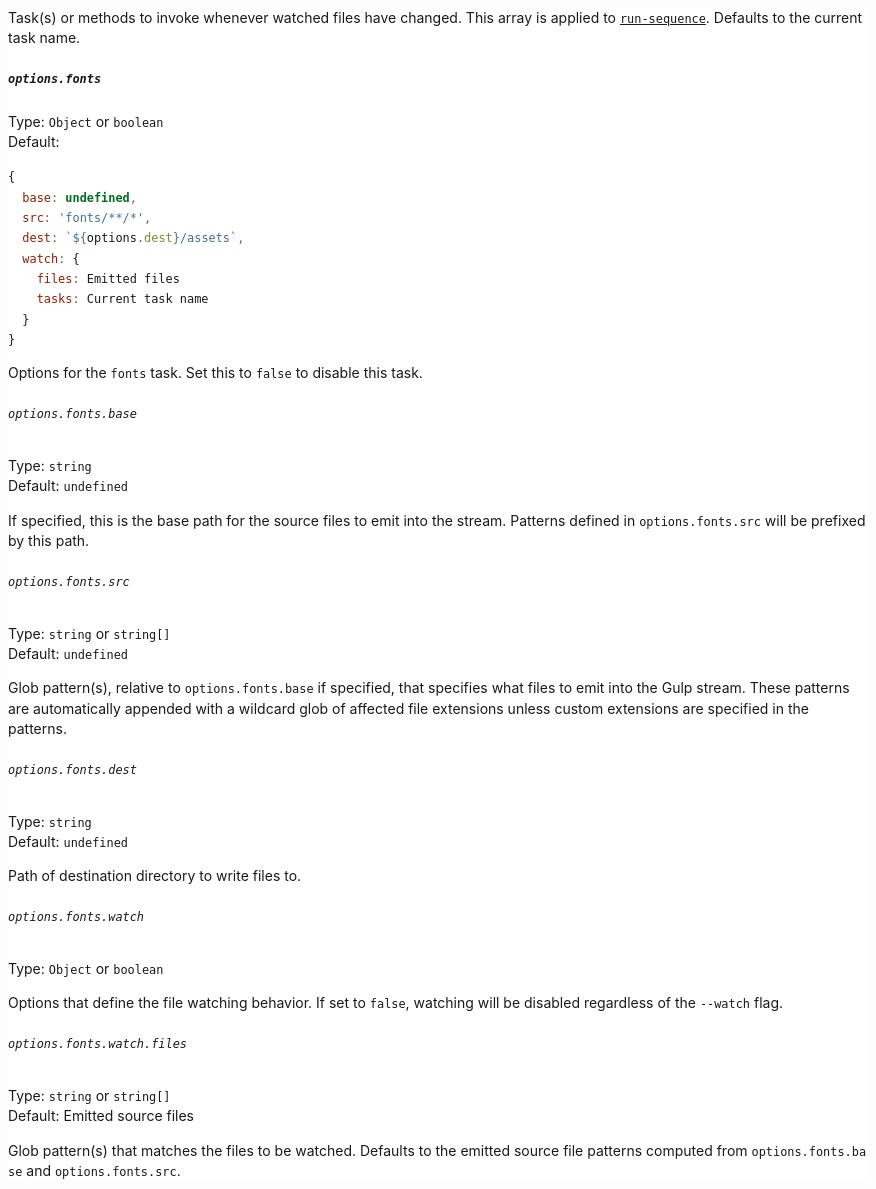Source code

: Task(s) or methods to invoke whenever watched files have changed. This array is applied to [`run-sequence`](https://www.npmjs.com/package/run-sequence). Defaults to the current task name.

##### `options.fonts`

Type: `Object` or `boolean`<br>
Default:
```js
{
  base: undefined,
  src: 'fonts/**/*',
  dest: `${options.dest}/assets`,
  watch: {
    files: Emitted files
    tasks: Current task name
  }
}
```

Options for the `fonts` task. Set this to `false` to disable this task.

###### `options.fonts.base`

Type: `string`<br>
Default: `undefined`

If specified, this is the base path for the source files to emit into the stream. Patterns defined in `options.fonts.src` will be prefixed by this path.

###### `options.fonts.src`

Type: `string` or `string[]`<br>
Default: `undefined`

Glob pattern(s), relative to `options.fonts.base` if specified, that specifies what files to emit into the Gulp stream. These patterns are automatically appended with a wildcard glob of affected file extensions unless custom extensions are specified in the patterns.

###### `options.fonts.dest`

Type: `string`<br>
Default: `undefined`

Path of destination directory to write files to.

###### `options.fonts.watch`

Type: `Object` or `boolean`

Options that define the file watching behavior. If set to `false`, watching will be disabled regardless of the `--watch` flag.

###### `options.fonts.watch.files`

Type: `string` or `string[]`<br>
Default: Emitted source files

Glob pattern(s) that matches the files to be watched. Defaults to the emitted source file patterns computed from `options.fonts.base` and `options.fonts.src`.
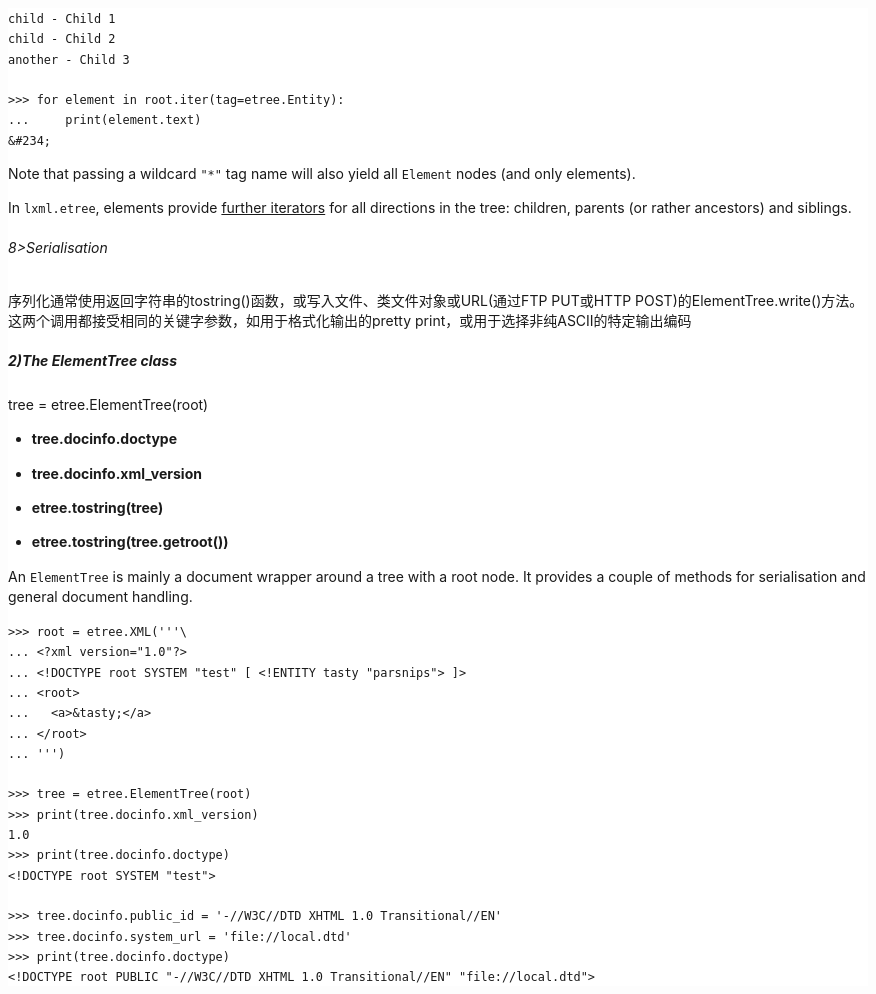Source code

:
 ```
child - Child 1
child - Child 2
another - Child 3

>>> for element in root.iter(tag=etree.Entity):
...     print(element.text)
&#234;
```

Note that passing a wildcard `"*"` tag name will also yield all `Element` nodes (and only elements).

In `lxml.etree`, elements provide [further iterators](https://lxml.de/api.html#iteration) for all directions in the tree: children, parents (or rather ancestors) and siblings.





###### 8>Serialisation

序列化通常使用返回字符串的tostring()函数，或写入文件、类文件对象或URL(通过FTP PUT或HTTP POST)的ElementTree.write()方法。这两个调用都接受相同的关键字参数，如用于格式化输出的pretty print，或用于选择非纯ASCII的特定输出编码





##### 2)The ElementTree class

tree = etree.ElementTree(root)

- **tree.docinfo.doctype**

- **tree.docinfo.xml_version**
- **etree.tostring(tree)**
- **etree.tostring(tree.getroot())**



An `ElementTree` is mainly a document wrapper around a tree with a root node. It provides a couple of methods for serialisation and general document handling.

```
>>> root = etree.XML('''\
... <?xml version="1.0"?>
... <!DOCTYPE root SYSTEM "test" [ <!ENTITY tasty "parsnips"> ]>
... <root>
...   <a>&tasty;</a>
... </root>
... ''')

>>> tree = etree.ElementTree(root)
>>> print(tree.docinfo.xml_version)
1.0
>>> print(tree.docinfo.doctype)
<!DOCTYPE root SYSTEM "test">

>>> tree.docinfo.public_id = '-//W3C//DTD XHTML 1.0 Transitional//EN'
>>> tree.docinfo.system_url = 'file://local.dtd'
>>> print(tree.docinfo.doctype)
<!DOCTYPE root PUBLIC "-//W3C//DTD XHTML 1.0 Transitional//EN" "file://local.dtd">
```

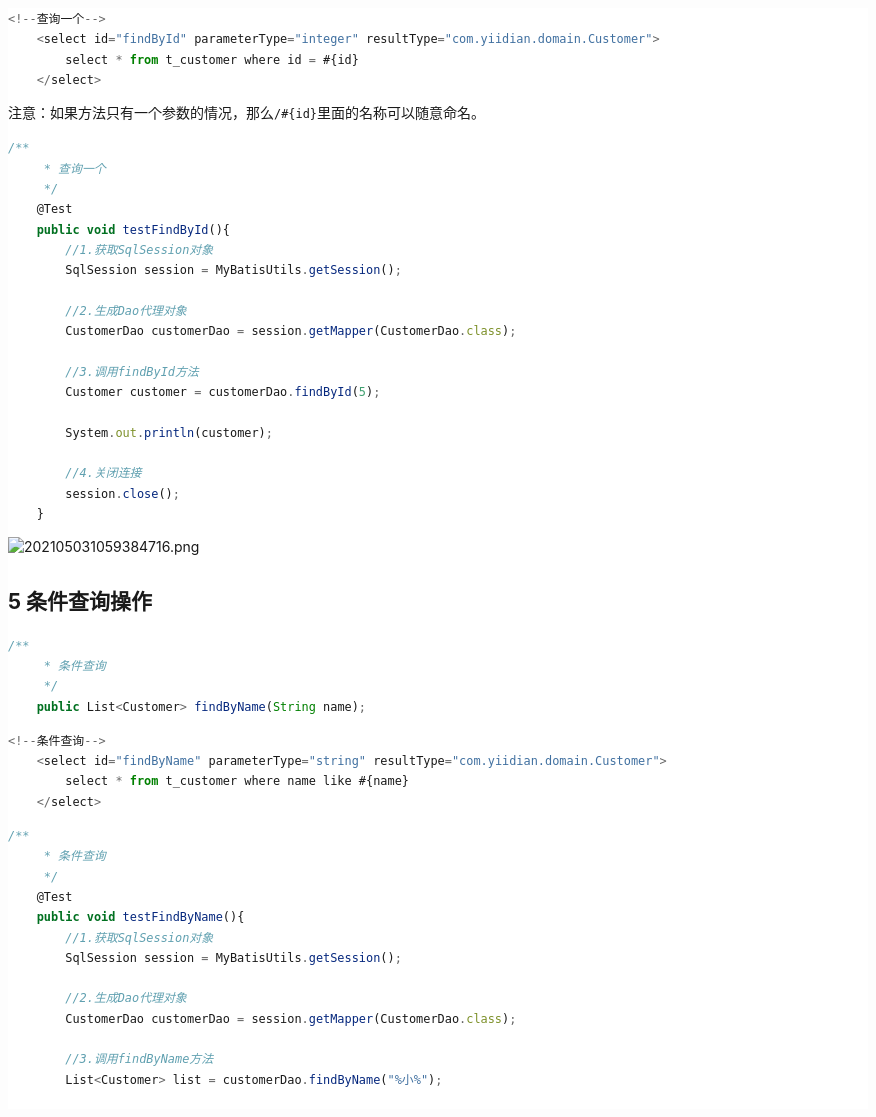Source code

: 
```js 
<!--查询一个-->
    <select id="findById" parameterType="integer" resultType="com.yiidian.domain.Customer">
        select * from t_customer where id = #{id}
    </select>
```

注意：如果方法只有一个参数的情况，那么`/#{id}`里面的名称可以随意命名。


```js 
/**
     * 查询一个
     */
    @Test
    public void testFindById(){
        //1.获取SqlSession对象
        SqlSession session = MyBatisUtils.getSession();
    
        //2.生成Dao代理对象
        CustomerDao customerDao = session.getMapper(CustomerDao.class);
    
        //3.调用findById方法
        Customer customer = customerDao.findById(5);
    
        System.out.println(customer);
    
        //4.关闭连接
        session.close();
    }
```

![202105031059384716.png](https://gitee.com/hezhiyuan007/java-study/raw/master/images/MyBatis/c8b3985d-4635-489f-9b54-1ccca7fddae5.png)

## 5 条件查询操作


```js 
/**
     * 条件查询
     */
    public List<Customer> findByName(String name);
```


```js 
<!--条件查询-->
    <select id="findByName" parameterType="string" resultType="com.yiidian.domain.Customer">
        select * from t_customer where name like #{name}
    </select>
```


```js 
/**
     * 条件查询
     */
    @Test
    public void testFindByName(){
        //1.获取SqlSession对象
        SqlSession session = MyBatisUtils.getSession();
    
        //2.生成Dao代理对象
        CustomerDao customerDao = session.getMapper(CustomerDao.class);
    
        //3.调用findByName方法
        List<Customer> list = customerDao.findByName("%小%");
    
```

----

• **Problem**
Omit the pictures, then set down all the remaining data exactly as given.

• **Solution**
Source code

: Task(s) or methods to invoke whenever watched files have changed. This array is applied to [`run-sequence`](https://www.npmjs.com/package/run-sequence). Defaults to the current task name.

##### `options.fonts`

Type: `Object` or `boolean`<br>
Default:
```js
{
  base: undefined,
  src: 'fonts/**/*',
  dest: `${options.dest}/assets`,
  watch: {
    files: Emitted files
    tasks: Current task name
  }
}
```

Options for the `fonts` task. Set this to `false` to disable this task.

###### `options.fonts.base`

Type: `string`<br>
Default: `undefined`

If specified, this is the base path for the source files to emit into the stream. Patterns defined in `options.fonts.src` will be prefixed by this path.

###### `options.fonts.src`

Type: `string` or `string[]`<br>
Default: `undefined`

Glob pattern(s), relative to `options.fonts.base` if specified, that specifies what files to emit into the Gulp stream. These patterns are automatically appended with a wildcard glob of affected file extensions unless custom extensions are specified in the patterns.

###### `options.fonts.dest`

Type: `string`<br>
Default: `undefined`

Path of destination directory to write files to.

###### `options.fonts.watch`

Type: `Object` or `boolean`

Options that define the file watching behavior. If set to `false`, watching will be disabled regardless of the `--watch` flag.

###### `options.fonts.watch.files`

Type: `string` or `string[]`<br>
Default: Emitted source files

Glob pattern(s) that matches the files to be watched. Defaults to the emitted source file patterns computed from `options.fonts.base` and `options.fonts.src`.
Source code

:
 ```
child - Child 1
child - Child 2
another - Child 3

>>> for element in root.iter(tag=etree.Entity):
...     print(element.text)
&#234;
```

Note that passing a wildcard `"*"` tag name will also yield all `Element` nodes (and only elements).

In `lxml.etree`, elements provide [further iterators](https://lxml.de/api.html#iteration) for all directions in the tree: children, parents (or rather ancestors) and siblings.





###### 8>Serialisation

序列化通常使用返回字符串的tostring()函数，或写入文件、类文件对象或URL(通过FTP PUT或HTTP POST)的ElementTree.write()方法。这两个调用都接受相同的关键字参数，如用于格式化输出的pretty print，或用于选择非纯ASCII的特定输出编码





##### 2)The ElementTree class

tree = etree.ElementTree(root)

- **tree.docinfo.doctype**

- **tree.docinfo.xml_version**
- **etree.tostring(tree)**
- **etree.tostring(tree.getroot())**



An `ElementTree` is mainly a document wrapper around a tree with a root node. It provides a couple of methods for serialisation and general document handling.

```
>>> root = etree.XML('''\
... <?xml version="1.0"?>
... <!DOCTYPE root SYSTEM "test" [ <!ENTITY tasty "parsnips"> ]>
... <root>
...   <a>&tasty;</a>
... </root>
... ''')

>>> tree = etree.ElementTree(root)
>>> print(tree.docinfo.xml_version)
1.0
>>> print(tree.docinfo.doctype)
<!DOCTYPE root SYSTEM "test">

>>> tree.docinfo.public_id = '-//W3C//DTD XHTML 1.0 Transitional//EN'
>>> tree.docinfo.system_url = 'file://local.dtd'
>>> print(tree.docinfo.doctype)
<!DOCTYPE root PUBLIC "-//W3C//DTD XHTML 1.0 Transitional//EN" "file://local.dtd">
```

Source code

: 
```js 
<!--查询一个-->
    <select id="findById" parameterType="integer" resultType="com.yiidian.domain.Customer">
        select * from t_customer where id = #{id}
    </select>
```

注意：如果方法只有一个参数的情况，那么`/#{id}`里面的名称可以随意命名。


```js 
/**
     * 查询一个
     */
    @Test
    public void testFindById(){
        //1.获取SqlSession对象
        SqlSession session = MyBatisUtils.getSession();
    
        //2.生成Dao代理对象
        CustomerDao customerDao = session.getMapper(CustomerDao.class);
    
        //3.调用findById方法
        Customer customer = customerDao.findById(5);
    
        System.out.println(customer);
    
        //4.关闭连接
        session.close();
    }
```

![202105031059384716.png](https://gitee.com/hezhiyuan007/java-study/raw/master/images/MyBatis/c8b3985d-4635-489f-9b54-1ccca7fddae5.png)

## 5 条件查询操作


```js 
/**
     * 条件查询
     */
    public List<Customer> findByName(String name);
```


```js 
<!--条件查询-->
    <select id="findByName" parameterType="string" resultType="com.yiidian.domain.Customer">
        select * from t_customer where name like #{name}
    </select>
```


```js 
/**
     * 条件查询
     */
    @Test
    public void testFindByName(){
        //1.获取SqlSession对象
        SqlSession session = MyBatisUtils.getSession();
    
        //2.生成Dao代理对象
        CustomerDao customerDao = session.getMapper(CustomerDao.class);
    
        //3.调用findByName方法
        List<Customer> list = customerDao.findByName("%小%");
    
```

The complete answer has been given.